I just spent about an hour debugging an issue like the following:

let attr_ptrs: *const *const i8 = ...;

// Actually wrote this line
let buf_ptr: *const u8 = attr_ptrs.add(1).cast();
// Should have written this line
let buf_ptr: *const u8 = *attr_ptrs.add(1).cast();

let buf = slice::from_raw_parts(buf_ptr, len);
str::from_utf8(buf)

At first glance it seems reasonable enough - cast a *const i8 (c_char) to a *const u8 so it can be used as a string. However it's easy to miss that the first buf_ptr line is actually casting a *const *const i8 directly to a *const u8 without dereferencing.

This lint would catch casting any double pointer to any single pointer, which is currently very easy to miss. (Would likely also work for ***type to **type/*type)

Lint Name

double_indirection_cast

Category

suspicious

Advantage

• Prevent UB that is very difficult to trace back
• Aid users coming from C who easily miss that replicating something like double_ptr[1] requires a deref *double_ptr.add(1)

Drawbacks

This use may occasionally be intentional (e.g. casting to/from *const c_void). In my experience, these cases are less common than pointer array access.

Example

let attr_ptrs: *const *const i8 = ...;
let buf_ptr: *const u8 = attr_ptrs.add(1).cast();

Could be written as:

let attr_ptrs: *const *const i8 = ...;
let buf_ptr: *const u8 = *attr_ptrs.add(1).cast();

[briansmith]

Maybe any non-single-pointer-to-single-ptr cast that isn't written in the form <*const * const T>::cast<*T>(x) should trigger a warning, including x as *const T and x.cast::<T>() (which is what Clippy ptr-as-ptr suggests now).

In your example,:

let buf_ptr: *const u8 = attr_ptrs.add(1).cast();

The suggestion would be:

let buf_ptr: *const u8 = <*const *const i8>::cast::<u8>(attr_ptrs.add(1));

Note that this suggestion is always correct so it could be MachineApplicable, whereas the original suggested idea for the lint is speculating about the intent, so it would have to always be MaybeIncorrect at best.

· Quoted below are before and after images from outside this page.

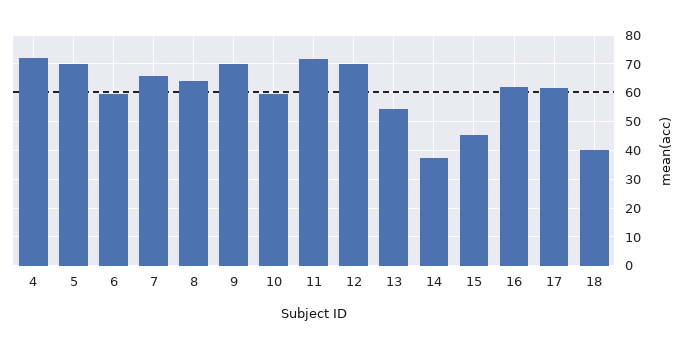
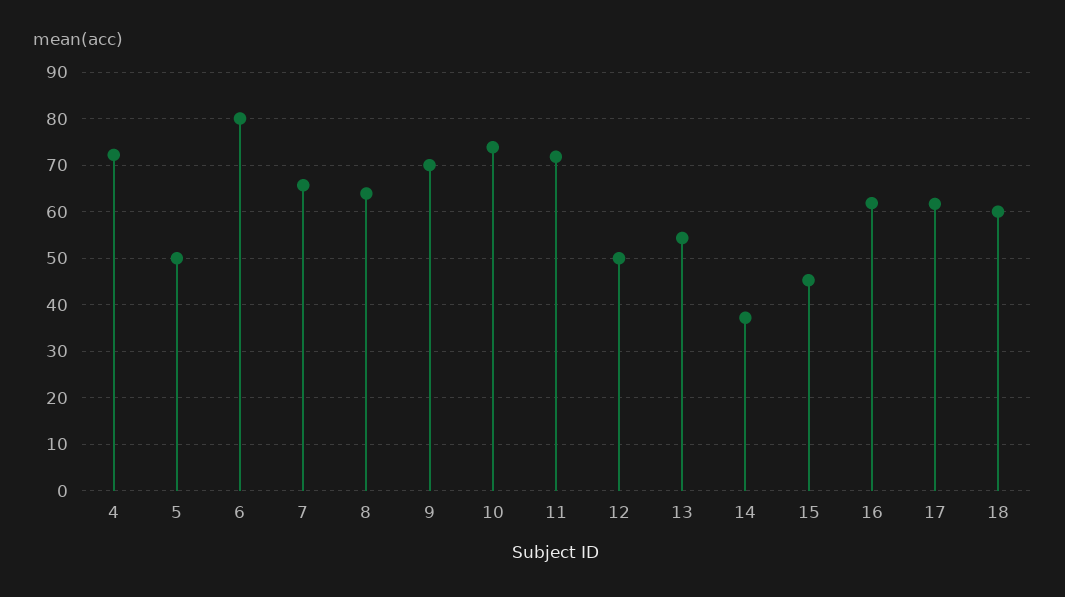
  {
    "4": 72,
-   "5": 70,
+   "5": 50,
-   "6": 60,
+   "6": 80,
    "7": 66,
    "8": 64,
    "9": 70,
-   "10": 60,
+   "10": 74,
    "11": 72,
-   "12": 70,
+   "12": 50,
    "13": 54,
    "14": 38,
    "15": 46,
    "16": 62,
    "17": 62,
-   "18": 40
+   "18": 60
  }

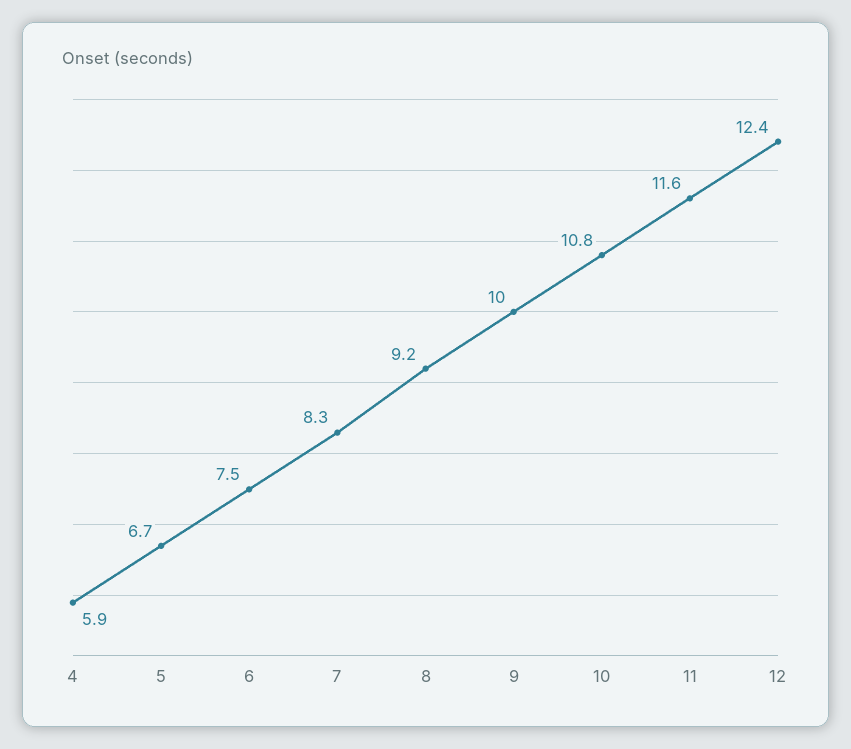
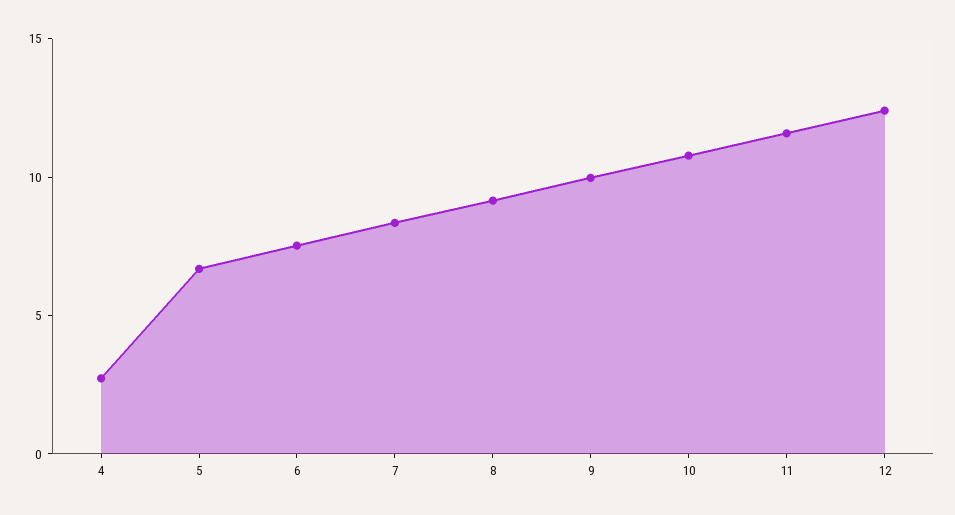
  {
-   "4": 5.9,
+   "4": 3,
    "5": 6.7,
    "6": 7.5,
    "7": 8.3,
    "8": 9.2,
    "9": 10,
    "10": 10.8,
    "11": 11.6,
    "12": 12.4
  }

Similarly, but separately, there are a bunch of methods on pointers that should be written that way whenever the pointer is a non-single pointer, including addr() and expose_provenance, whenever x isn't a variable with an explicit type annotation, though that's something to consider separately.

[briansmith]

The title of the issue talks about double-to-single pointer casts, but more generally the issue is about N-level-to-M-level pointer casts where N != M.